**Dataset records**
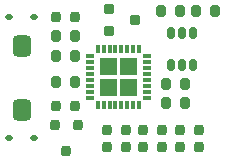
<source format=gtp>
G04*
G04 #@! TF.GenerationSoftware,Altium Limited,Altium Designer,24.1.2 (44)*
G04*
G04 Layer_Color=7318015*
%FSLAX25Y25*%
%MOIN*%
G70*
G04*
G04 #@! TF.SameCoordinates,EE77DEAB-9AB2-494E-AFD2-A50B0434E7B8*
G04*
G04*
G04 #@! TF.FilePolarity,Positive*
G04*
G01*
G75*
G04:AMPARAMS|DCode=14|XSize=11.81mil|YSize=27.56mil|CornerRadius=2.95mil|HoleSize=0mil|Usage=FLASHONLY|Rotation=270.000|XOffset=0mil|YOffset=0mil|HoleType=Round|Shape=RoundedRectangle|*
%AMROUNDEDRECTD14*
21,1,0.01181,0.02165,0,0,270.0*
21,1,0.00591,0.02756,0,0,270.0*
1,1,0.00591,-0.01083,-0.00295*
1,1,0.00591,-0.01083,0.00295*
1,1,0.00591,0.01083,0.00295*
1,1,0.00591,0.01083,-0.00295*
%
%ADD14ROUNDEDRECTD14*%
G04:AMPARAMS|DCode=15|XSize=11.81mil|YSize=27.56mil|CornerRadius=2.95mil|HoleSize=0mil|Usage=FLASHONLY|Rotation=180.000|XOffset=0mil|YOffset=0mil|HoleType=Round|Shape=RoundedRectangle|*
%AMROUNDEDRECTD15*
21,1,0.01181,0.02165,0,0,180.0*
21,1,0.00591,0.02756,0,0,180.0*
1,1,0.00591,-0.00295,0.01083*
1,1,0.00591,0.00295,0.01083*
1,1,0.00591,0.00295,-0.01083*
1,1,0.00591,-0.00295,-0.01083*
%
%ADD15ROUNDEDRECTD15*%
G04:AMPARAMS|DCode=16|XSize=35.43mil|YSize=31.5mil|CornerRadius=7.87mil|HoleSize=0mil|Usage=FLASHONLY|Rotation=90.000|XOffset=0mil|YOffset=0mil|HoleType=Round|Shape=RoundedRectangle|*
%AMROUNDEDRECTD16*
21,1,0.03543,0.01575,0,0,90.0*
21,1,0.01968,0.03150,0,0,90.0*
1,1,0.01575,0.00787,0.00984*
1,1,0.01575,0.00787,-0.00984*
1,1,0.01575,-0.00787,-0.00984*
1,1,0.01575,-0.00787,0.00984*
%
%ADD16ROUNDEDRECTD16*%
G04:AMPARAMS|DCode=17|XSize=39.37mil|YSize=31.5mil|CornerRadius=7.87mil|HoleSize=0mil|Usage=FLASHONLY|Rotation=90.000|XOffset=0mil|YOffset=0mil|HoleType=Round|Shape=RoundedRectangle|*
%AMROUNDEDRECTD17*
21,1,0.03937,0.01575,0,0,90.0*
21,1,0.02362,0.03150,0,0,90.0*
1,1,0.01575,0.00787,0.01181*
1,1,0.01575,0.00787,-0.01181*
1,1,0.01575,-0.00787,-0.01181*
1,1,0.01575,-0.00787,0.01181*
%
%ADD17ROUNDEDRECTD17*%
G04:AMPARAMS|DCode=18|XSize=31.5mil|YSize=35.43mil|CornerRadius=7.87mil|HoleSize=0mil|Usage=FLASHONLY|Rotation=0.000|XOffset=0mil|YOffset=0mil|HoleType=Round|Shape=RoundedRectangle|*
%AMROUNDEDRECTD18*
21,1,0.03150,0.01968,0,0,0.0*
21,1,0.01575,0.03543,0,0,0.0*
1,1,0.01575,0.00787,-0.00984*
1,1,0.01575,-0.00787,-0.00984*
1,1,0.01575,-0.00787,0.00984*
1,1,0.01575,0.00787,0.00984*
%
%ADD18ROUNDEDRECTD18*%
G04:AMPARAMS|DCode=19|XSize=17.72mil|YSize=23.62mil|CornerRadius=4.43mil|HoleSize=0mil|Usage=FLASHONLY|Rotation=270.000|XOffset=0mil|YOffset=0mil|HoleType=Round|Shape=RoundedRectangle|*
%AMROUNDEDRECTD19*
21,1,0.01772,0.01476,0,0,270.0*
21,1,0.00886,0.02362,0,0,270.0*
1,1,0.00886,-0.00738,-0.00443*
1,1,0.00886,-0.00738,0.00443*
1,1,0.00886,0.00738,0.00443*
1,1,0.00886,0.00738,-0.00443*
%
%ADD19ROUNDEDRECTD19*%
G04:AMPARAMS|DCode=20|XSize=70.87mil|YSize=62.99mil|CornerRadius=15.75mil|HoleSize=0mil|Usage=FLASHONLY|Rotation=270.000|XOffset=0mil|YOffset=0mil|HoleType=Round|Shape=RoundedRectangle|*
%AMROUNDEDRECTD20*
21,1,0.07087,0.03150,0,0,270.0*
21,1,0.03937,0.06299,0,0,270.0*
1,1,0.03150,-0.01575,-0.01968*
1,1,0.03150,-0.01575,0.01968*
1,1,0.03150,0.01575,0.01968*
1,1,0.03150,0.01575,-0.01968*
%
%ADD20ROUNDEDRECTD20*%
G04:AMPARAMS|DCode=21|XSize=31.5mil|YSize=35.43mil|CornerRadius=7.87mil|HoleSize=0mil|Usage=FLASHONLY|Rotation=90.000|XOffset=0mil|YOffset=0mil|HoleType=Round|Shape=RoundedRectangle|*
%AMROUNDEDRECTD21*
21,1,0.03150,0.01968,0,0,90.0*
21,1,0.01575,0.03543,0,0,90.0*
1,1,0.01575,0.00984,0.00787*
1,1,0.01575,0.00984,-0.00787*
1,1,0.01575,-0.00984,-0.00787*
1,1,0.01575,-0.00984,0.00787*
%
%ADD21ROUNDEDRECTD21*%
G04:AMPARAMS|DCode=22|XSize=23.62mil|YSize=39.37mil|CornerRadius=5.91mil|HoleSize=0mil|Usage=FLASHONLY|Rotation=0.000|XOffset=0mil|YOffset=0mil|HoleType=Round|Shape=RoundedRectangle|*
%AMROUNDEDRECTD22*
21,1,0.02362,0.02756,0,0,0.0*
21,1,0.01181,0.03937,0,0,0.0*
1,1,0.01181,0.00591,-0.01378*
1,1,0.01181,-0.00591,-0.01378*
1,1,0.01181,-0.00591,0.01378*
1,1,0.01181,0.00591,0.01378*
%
%ADD22ROUNDEDRECTD22*%
G36*
X95866Y29331D02*
X90158D01*
Y23622D01*
X95866D01*
Y29331D01*
D02*
G37*
G36*
Y30512D02*
Y36220D01*
X90158D01*
Y30512D01*
X95866D01*
D02*
G37*
G36*
X97047Y29331D02*
Y23622D01*
X102756D01*
Y29331D01*
X97047D01*
D02*
G37*
G36*
Y30512D02*
X102756D01*
Y36220D01*
X97047D01*
Y30512D01*
D02*
G37*
D14*
X87008Y30906D02*
D03*
Y28937D02*
D03*
Y26968D02*
D03*
Y24999D02*
D03*
Y23030D02*
D03*
Y32875D02*
D03*
Y34844D02*
D03*
Y36812D02*
D03*
X105905Y34844D02*
D03*
Y23030D02*
D03*
Y24999D02*
D03*
Y26968D02*
D03*
Y28937D02*
D03*
Y30906D02*
D03*
Y32875D02*
D03*
Y36813D02*
D03*
D15*
X91534Y20472D02*
D03*
X93503D02*
D03*
X89565D02*
D03*
X95472D02*
D03*
X97441D02*
D03*
X99410D02*
D03*
X103348D02*
D03*
X101379D02*
D03*
X89565Y39370D02*
D03*
X91534D02*
D03*
X93503D02*
D03*
X103348D02*
D03*
X95472D02*
D03*
X97441D02*
D03*
X99410D02*
D03*
X101379D02*
D03*
D16*
X123228Y12205D02*
D03*
X116929D02*
D03*
X111024D02*
D03*
X104724D02*
D03*
X98819D02*
D03*
X92520D02*
D03*
X98819Y6693D02*
D03*
X92520D02*
D03*
X81890Y50000D02*
D03*
X75590D02*
D03*
X81890Y20079D02*
D03*
X75590D02*
D03*
X111024Y6693D02*
D03*
X104724D02*
D03*
X123228D02*
D03*
X116929D02*
D03*
D17*
X116929Y51968D02*
D03*
X110630D02*
D03*
X81890Y28346D02*
D03*
X75590D02*
D03*
X81890Y43701D02*
D03*
X75590D02*
D03*
X81890Y37008D02*
D03*
X75590D02*
D03*
X118504Y21260D02*
D03*
X112205D02*
D03*
X118504Y27559D02*
D03*
X112205D02*
D03*
X128740Y51968D02*
D03*
X122441D02*
D03*
D18*
X82874Y13780D02*
D03*
X79134Y5118D02*
D03*
X75394Y13780D02*
D03*
D19*
X68307Y50000D02*
D03*
X60039D02*
D03*
X68307Y9449D02*
D03*
X60039D02*
D03*
D20*
X64173Y40157D02*
D03*
Y18898D02*
D03*
D21*
X101969Y48819D02*
D03*
X93307Y52559D02*
D03*
Y45079D02*
D03*
D22*
X121457Y44685D02*
D03*
X117717D02*
D03*
Y34055D02*
D03*
X121457D02*
D03*
X113976Y44685D02*
D03*
Y34055D02*
D03*
M02*

</source>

**Exercise requirements**
Note how many lines in the listing above hold the string "XOffset", then give only that figure.

**Task response**
9